Modelling and in vitro testing of the HIV-1 Nef fitness landscape
Author(s)Barton, John P; Rajkoomar, Erasha; Mann, Jaclyn K; Murakowski, Dariusz K; Toyoda, Mako; Mahiti, Macdonald; Mwimanzi, Phillip; Ueno, Takamasa; Chakraborty, Arup K; Ndung’u, Thumbi; ... Show more Show less
MetadataShow full item record
An effective vaccine is urgently required to curb the HIV-1 epidemic. We have previously described an approach to model the fitness landscape of several HIV-1 proteins, and have validated the results against experimental and clinical data. The fitness landscape may be used to identify mutation patterns harmful to virus viability, and consequently inform the design of immunogens that can target such regions for immunological control. Here we apply such an analysis and complementary experiments to HIV-1 Nef, a multifunctional protein which plays a key role in HIV-1 pathogenesis. We measured Nef-driven replication capacities as well as Nef-mediated CD4 and HLA-I down-modulation capacities of thirty-Two different Nef mutants, and tested model predictions against these results. Furthermore, we evaluated the models using 448 patient-derived Nef sequences for which several Nef activities were previously measured. Model predictions correlated significantly with Nef-driven replication and CD4 down-modulation capacities, but not HLA-I down-modulation capacities, of the various Nef mutants. Similarly, in our analysis of patient-derived Nef sequences, CD4 down-modulation capacity correlated the most significantly with model predictions, suggesting that of the tested Nef functions, this is the most important in vivo.
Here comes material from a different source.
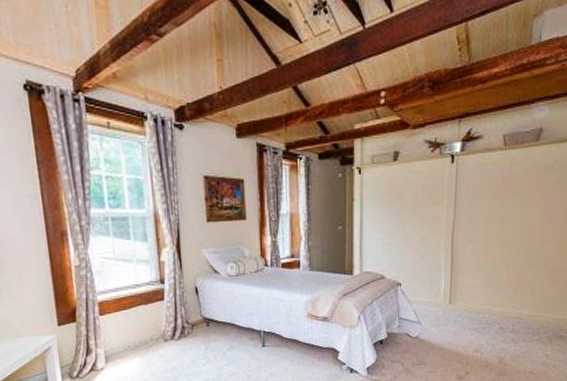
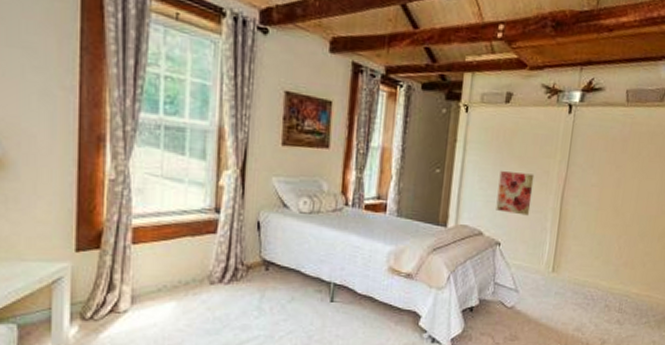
wall art: none [394,221,426,258] -> present [496,171,535,216]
Overall, our results highlight how the fitness landscape inferred from patient-derived sequences captures, at least in part, the in vivo functional effects of mutations to Nef. However, the correlation between predictions of the fitness landscape and measured parameters of Nef function is not as accurate as the correlation observed in past studies for other proteins. This may be because of the additional complexity associated with inferring the cost of mutations on the diverse functions of Nef.